• **Exercise requirements**
a - In the passage on array size in C, list the text of every comment that begins with "//".
b - Locate every line of the records that contains the word "haben", and copy each such line. Case counts.

• **Passage for review**
Size of an array in C:
int a[10];
size_t size_of_array = sizeof(a); // Size of array a
int n = sizeof (a) / sizeof (a[0]); // Number of elements in array a
size_t size_of_element = sizeof(a[0]); // Size of each element in array a
// Size of each element = size of type
sizeof(array) / sizeof(array[0])
#define SIZE_OF_ARRAY(_array) (sizeof(_array) / sizeof(_array[0]))
If you really want to do this to pass around your array I suggest implementing a structure to store a pointer to the type you want an array of and an integer representing the size of the array. Then you can pass that around to your functions. Just assign the array variable value (pointer to first element) to that pointer. Then you can go Array.arr[i] to get the i-th element and use Array.size to get the number of elements in the array.
I included some code for you. It's not very useful but you could extend it with more features. To be honest though, if these are the things you want you should stop using C and use another language with these features built in.
/* Absolutely no one should use this...
By the time you're done implementing it you'll wish you just passed around
an array and size to your functions */
/* This is a static implementation. You can get a dynamic implementation and
cut out the array in main by using the stdlib memory allocation methods,
but it will work much slower since it will store your array on the heap */
#include <stdio.h>
#include <string.h>
/*
#include "MyTypeArray.h"

• **Source material**
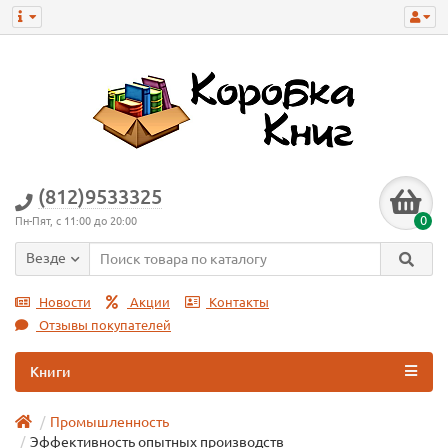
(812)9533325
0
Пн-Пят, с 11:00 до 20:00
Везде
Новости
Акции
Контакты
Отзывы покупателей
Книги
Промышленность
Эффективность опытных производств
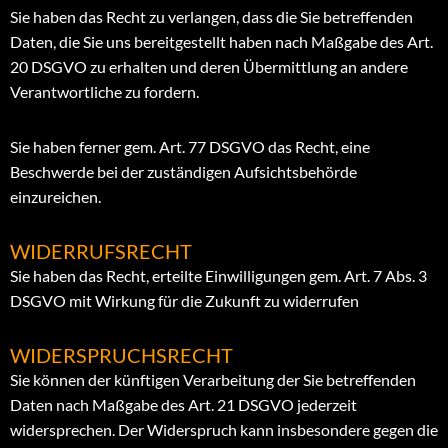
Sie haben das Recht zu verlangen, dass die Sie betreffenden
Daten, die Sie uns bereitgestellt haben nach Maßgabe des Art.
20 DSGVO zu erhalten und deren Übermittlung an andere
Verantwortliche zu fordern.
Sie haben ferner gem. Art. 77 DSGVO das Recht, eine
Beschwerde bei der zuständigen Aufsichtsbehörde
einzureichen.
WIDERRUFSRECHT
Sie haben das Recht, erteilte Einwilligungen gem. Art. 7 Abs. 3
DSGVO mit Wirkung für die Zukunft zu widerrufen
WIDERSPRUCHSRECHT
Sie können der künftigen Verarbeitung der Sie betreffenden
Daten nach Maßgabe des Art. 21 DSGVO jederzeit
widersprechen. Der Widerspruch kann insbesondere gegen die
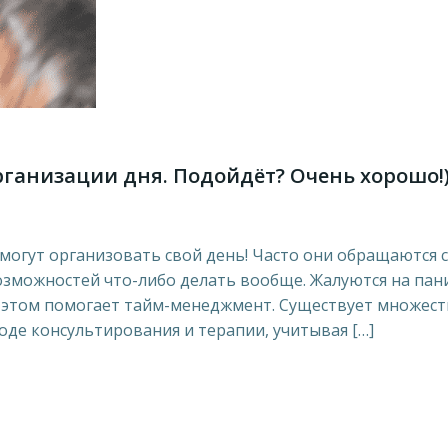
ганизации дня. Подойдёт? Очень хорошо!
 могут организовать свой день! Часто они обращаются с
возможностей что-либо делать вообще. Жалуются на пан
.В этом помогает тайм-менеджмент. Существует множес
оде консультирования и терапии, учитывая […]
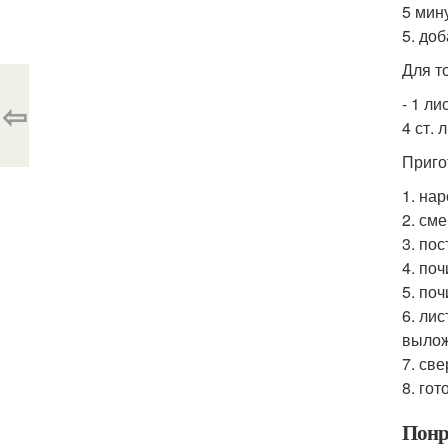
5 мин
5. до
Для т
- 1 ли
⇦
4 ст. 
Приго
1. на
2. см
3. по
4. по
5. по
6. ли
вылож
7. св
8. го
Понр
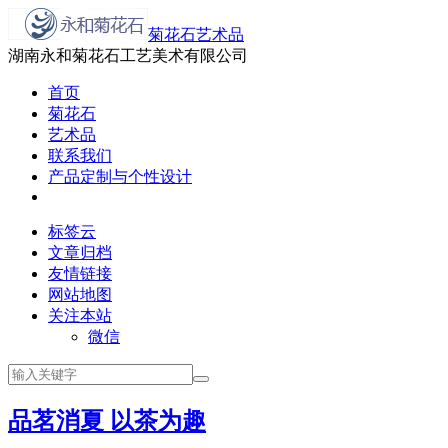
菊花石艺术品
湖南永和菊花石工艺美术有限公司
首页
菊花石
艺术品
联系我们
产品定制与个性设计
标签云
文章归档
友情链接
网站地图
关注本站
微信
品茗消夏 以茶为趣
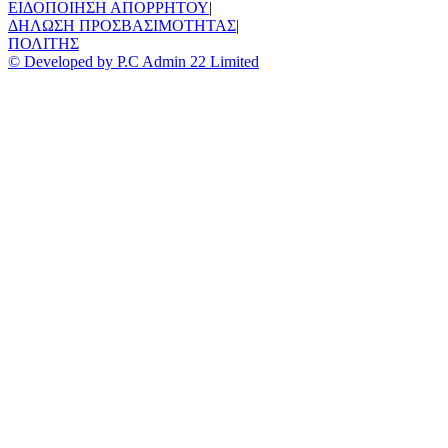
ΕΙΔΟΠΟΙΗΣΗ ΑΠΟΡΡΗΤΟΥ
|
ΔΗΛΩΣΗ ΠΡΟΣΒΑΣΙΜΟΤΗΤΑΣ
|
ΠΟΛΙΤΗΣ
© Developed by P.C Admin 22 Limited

• **Answer section**
a -
Size of array a
Number of elements in array a
Size of each element in array a
Size of each element = size of type

b -
Sie haben das Recht zu verlangen, dass die Sie betreffenden
Daten, die Sie uns bereitgestellt haben nach Maßgabe des Art.
Sie haben ferner gem. Art. 77 DSGVO das Recht, eine
Sie haben das Recht, erteilte Einwilligungen gem. Art. 7 Abs. 3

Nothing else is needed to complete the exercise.